When income goes down, it often goes down suddenly – one month it is normal, and the next month it is suddenly much less. People may be much slower to reduce their expenses, often taking many months until their expenses are finally in line with their new (lower) income. Why? Denial, unwillingness to modify their lifestyle, lack of needed skills, or other reasons.
That slow response will, unfortunately, delay their recovery and increase their financial problems. The graph (above) depicts a family whose income declined by $800/month. It shows five months where the family’s expenses continued to exceed their new income. During those five months, their spending exceeded their income by a total of $2,000.
Where did that $2,000 come from? Perhaps they had an emergency savings account – if so, the balance in that account is now depleted. If they, like many Americans, had no savings, then they had no choice but to go in debt — they may have made partial payments on some bills, or built up the balance on their credit cards. They are $2,000 in the hole. And while it only took a few months to get into that hole, it may take years to repay that $2,000! (or to rebuild their savings)

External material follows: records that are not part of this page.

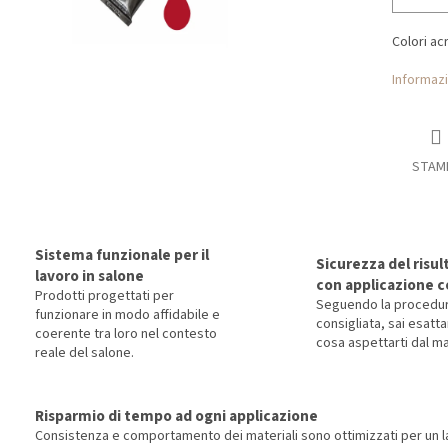
Colori acri
Informazi
STAM
Sistema funzionale per il
Sicurezza del risul
lavoro in salone
con applicazione c
Prodotti progettati per
Seguendo la procedu
funzionare in modo affidabile e
consigliata, sai esat
coerente tra loro nel contesto
cosa aspettarti dal ma
reale del salone.
Risparmio di tempo ad ogni applicazione
Consistenza e comportamento dei materiali sono ottimizzati per un la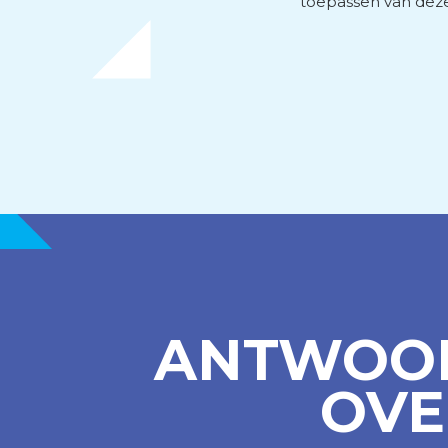
toepassen van deze
Personeels- en salarisad
Subsidieadvies
Internationaal onderne
ANTWOOR
OVE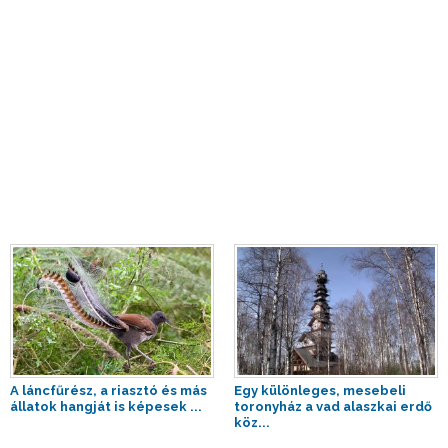
A láncfűrész, a riasztó és más
Egy különleges, mesebeli
állatok hangját is képesek ...
toronyház a vad alaszkai erdő
köz...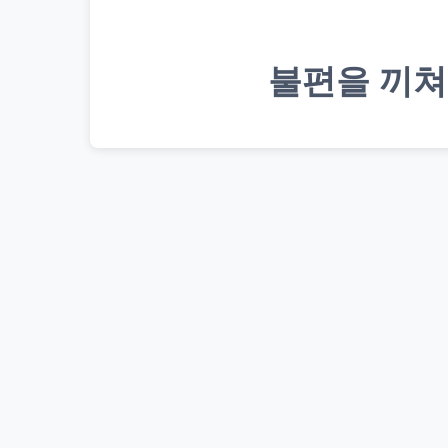
불편을 끼쳐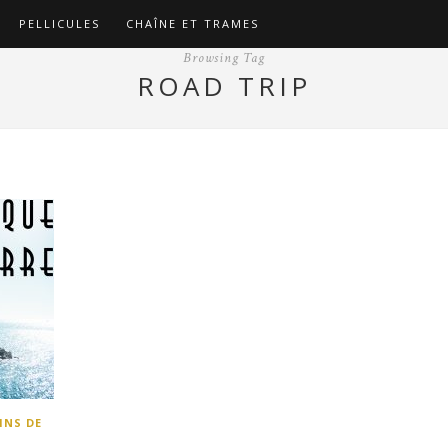
PELLICULES
CHAÎNE ET TRAMES
Browsing Tag
ROAD TRIP
INS DE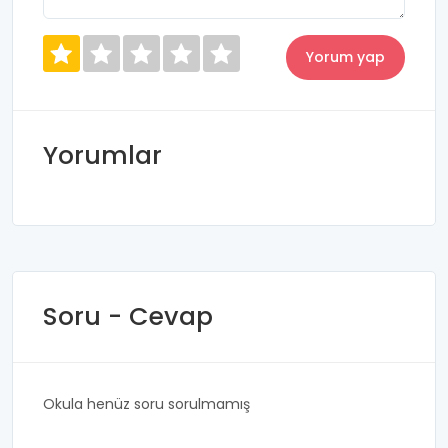
Yorumlar
Soru - Cevap
Okula henüz soru sorulmamış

The second graph depicts the same situation, but in this case the family rapidly reduced their spending to match their new income. This family also spent more than they earned, but only in the first two months, and only by about $500. They will recover much more quickly from this financial setback.
Reducing expenses isn’t easy. But in the long run, people who quickly adjust to the new situation are more satisfied with the outcome. Even in situations where the income reduction is expected to be temporary, people who adjust quickly come out of the situation in a stronger financial position.